Bill Bertka flashes his rings from the '85 and '87 Lakers championships at a favorite S.B. hangout, Harry's Plaza Cafe. He's flanked by photos of himself (right) and the late Marv Goux of USC football fame (left).
Paul Wellman

Bill Bertka has been around the Los Angeles Lakers – where the 80-year-old is the director of scouting – during the lowest and highest moments of their storied rivalry with the Boston Celtics. Here are a few more memories and thoughts to come out of Bertka’s deep well as the two teams battle it out in the 2008 NBA Finals.

No Balloons

Bertka was Santa Barbara’s superintendent of recreation when he began moonlighting as a scout for the Lakers in 1967. He had a seat in the Forum for Game Seven of the 1969 NBA Finals. Anticipating at long last a victory over the Celtics, the Lakers’ owner Jack Kent Cooke put hundreds of balloons in the rafters. They never floated down in celebration.

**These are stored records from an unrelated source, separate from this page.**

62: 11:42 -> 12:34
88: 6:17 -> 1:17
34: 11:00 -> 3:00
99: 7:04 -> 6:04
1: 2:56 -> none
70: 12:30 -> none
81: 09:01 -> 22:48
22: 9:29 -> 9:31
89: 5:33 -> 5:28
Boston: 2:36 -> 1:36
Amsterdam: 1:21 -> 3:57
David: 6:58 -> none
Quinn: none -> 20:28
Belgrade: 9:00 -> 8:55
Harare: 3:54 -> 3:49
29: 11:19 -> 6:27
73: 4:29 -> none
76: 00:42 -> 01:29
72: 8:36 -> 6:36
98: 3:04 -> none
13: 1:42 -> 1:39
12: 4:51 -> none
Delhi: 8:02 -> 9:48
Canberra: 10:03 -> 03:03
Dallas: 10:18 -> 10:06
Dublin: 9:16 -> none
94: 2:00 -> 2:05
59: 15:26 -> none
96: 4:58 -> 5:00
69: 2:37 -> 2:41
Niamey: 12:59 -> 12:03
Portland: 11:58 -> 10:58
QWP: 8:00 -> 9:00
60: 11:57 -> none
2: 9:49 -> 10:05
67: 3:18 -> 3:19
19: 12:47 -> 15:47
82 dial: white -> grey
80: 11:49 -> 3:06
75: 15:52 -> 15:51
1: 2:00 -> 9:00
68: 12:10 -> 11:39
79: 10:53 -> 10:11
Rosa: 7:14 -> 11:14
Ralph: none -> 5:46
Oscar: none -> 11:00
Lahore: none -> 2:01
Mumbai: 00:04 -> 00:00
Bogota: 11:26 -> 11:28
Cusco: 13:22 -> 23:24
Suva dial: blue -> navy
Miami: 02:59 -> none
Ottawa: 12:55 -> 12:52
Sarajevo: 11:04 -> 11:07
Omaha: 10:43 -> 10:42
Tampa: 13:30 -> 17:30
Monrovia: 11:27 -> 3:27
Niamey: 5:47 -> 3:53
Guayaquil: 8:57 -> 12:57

The Lakers lost 108-106 after Boston’s Don Nelson sank a shot that bounced crazily off the back of the rim, and L.A. coach Butch Van Breda Kolff refused to let Wilt Chamberlain, who had taken himself out of the game, return to the floor. “Jack Kent Cooke had a phone next to his seat in the stands, and I saw him pick it up and call down to the bench,” Bertka said. “You knew something was going on.” Cooke wanted to put Chamberlain back in the game, but Bertka said, “Butch was known to be stubborn. Cooke wasn’t going to sway him.”

A Ring at Last

Boston’s dynasty was in a hiatus when the Lakers brought Los Angeles its first NBA title, defeating the New York Knicks 4-1 in the 1972 Finals. A key piece of their championship run was Jim McMillian, a forward from Columbia University whom Bertka had targeted in the 1970 draft. Hall of Famer Elgin Baylor retired early in the 1971-72 season. McMillian replaced him in the starting lineup and averaged 19 points in the Finals. Jerry West, another Laker great, cherished his only title as a player.

Another Crusher

Bertka missed out on L.A.’s 1980 championship while serving as general manager of the New Orleans/Utah Jazz, but Pat Riley brought him back to the Lakers as an assistant coach early in the 1981-82 season. He has been on the club’s payroll ever since. The 1984 Finals brought what he called “one of the greatest disappointments of my coaching career.” Boston, of course, was the villain. The Lakers were on the verge of taking a 2-0 lead in the series when Gerald Henderson stole a pass and scored a game-tying layup, and the Celtics won in overtime. Bertka recalled, “I can still see that ball floating across the court and that little guard stealing it.” The Celtics won the series 4-3. “We lost so many damn heartbreakers, Jerry West wouldn’t go to the games,” Bertka said. West, who had become the Lakers’ general manager, did not travel to Boston in 1985 to see them beat the Celtics for the first time in nine NBA Finals between the two teams.

Mitch Kupchak

Bertka heaps credit on Kupchak, West’s successor as general manager, for the success of this year’s Lakers. As a player, the forward from North Carolina was one of Bertka’s favorites. “Mitch was a hell of an athlete. He had a devastating knee injury that curtailed his career, but he never complained.” Kupchak was an unsung hero in the 1985 NBA Finals. “Kareem (Abdul-Jabbar) went to the bench with foul trouble in the second quarter of Game Six. Mitch came in on one leg, off two knee surgeries, and he saved us.” As GM, Kupchak resisted pressure to break up the roster he had assembled. “He provides such an example of believing in yourself and having the faith to stay the course,” Bertka said. The one trade Kupchak orchestrated, acquiring Pau Gasol in mid-season, was a stroke of brilliance.

Andrew Bynum

He is the Lakers’ center of the future and another example of Kupchak’s steadfastness. The Lakers drafted him out of high school in 2005. “I conducted a pre-draft workout of Bynum at a gym in Chicago,” Bertha said. “He was a poor runner and had limited playing experience, but the upsides were his physique – his broad shoulders and weight distribution – and his instincts. We knew he’d be an investment. The doomsayers said get rid of him [after last season], but Mitch hung in there.” Bynum helped the Lakers get off to a great start in 2007-08 – earning the praise of his worst critic, Kobe Bryant – before a knee injury put him on the shelf in January. His return, with the addition of Gasol, will give the Lakers a formidable front line in years to come.

Riding High

“There are Hall of Famers who’ve never been to the NBA Finals. I can say I’ve been to 16 Finals,” said Bertka, the Lakers’ director of scouting at age 80. “It’s been an unbelievable ride:the rise and fall-not once, not twice, not three times, but four or five times. Our falls aren’t too steep, and our recoveries are pretty damn quick.”